**Instructions to follow:** The task calls for every line of the data to be retyped exactly.

**Saved entries:**
•••••
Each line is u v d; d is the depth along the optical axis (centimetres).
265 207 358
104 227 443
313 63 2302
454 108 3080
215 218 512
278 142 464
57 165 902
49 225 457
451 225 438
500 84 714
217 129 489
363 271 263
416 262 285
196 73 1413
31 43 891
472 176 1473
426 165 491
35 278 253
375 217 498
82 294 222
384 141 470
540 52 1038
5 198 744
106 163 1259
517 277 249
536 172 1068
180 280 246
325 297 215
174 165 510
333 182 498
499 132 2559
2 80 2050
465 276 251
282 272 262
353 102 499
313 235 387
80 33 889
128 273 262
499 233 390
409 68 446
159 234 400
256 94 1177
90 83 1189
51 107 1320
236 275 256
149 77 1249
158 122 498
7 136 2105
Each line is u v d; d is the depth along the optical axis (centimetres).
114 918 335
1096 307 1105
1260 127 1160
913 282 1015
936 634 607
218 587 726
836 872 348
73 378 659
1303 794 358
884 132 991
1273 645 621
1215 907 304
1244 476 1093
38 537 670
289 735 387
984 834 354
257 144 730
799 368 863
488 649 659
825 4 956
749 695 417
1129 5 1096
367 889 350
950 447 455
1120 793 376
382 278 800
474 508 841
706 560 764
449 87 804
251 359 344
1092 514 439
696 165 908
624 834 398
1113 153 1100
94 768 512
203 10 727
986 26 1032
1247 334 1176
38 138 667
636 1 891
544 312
•••••
**Answer for this exercise:**
Each line is u v d; d is the depth along the optical axis (centimetres).
265 207 358
104 227 443
313 63 2302
454 108 3080
215 218 512
278 142 464
57 165 902
49 225 457
451 225 438
500 84 714
217 129 489
363 271 263
416 262 285
196 73 1413
31 43 891
472 176 1473
426 165 491
35 278 253
375 217 498
82 294 222
384 141 470
540 52 1038
5 198 744
106 163 1259
517 277 249
536 172 1068
180 280 246
325 297 215
174 165 510
333 182 498
499 132 2559
2 80 2050
465 276 251
282 272 262
353 102 499
313 235 387
80 33 889
128 273 262
499 233 390
409 68 446
159 234 400
256 94 1177
90 83 1189
51 107 1320
236 275 256
149 77 1249
158 122 498
7 136 2105
Each line is u v d; d is the depth along the optical axis (centimetres).
114 918 335
1096 307 1105
1260 127 1160
913 282 1015
936 634 607
218 587 726
836 872 348
73 378 659
1303 794 358
884 132 991
1273 645 621
1215 907 304
1244 476 1093
38 537 670
289 735 387
984 834 354
257 144 730
799 368 863
488 649 659
825 4 956
749 695 417
1129 5 1096
367 889 350
950 447 455
1120 793 376
382 278 800
474 508 841
706 560 764
449 87 804
251 359 344
1092 514 439
696 165 908
624 834 398
1113 153 1100
94 768 512
203 10 727
986 26 1032
1247 334 1176
38 138 667
636 1 891
544 312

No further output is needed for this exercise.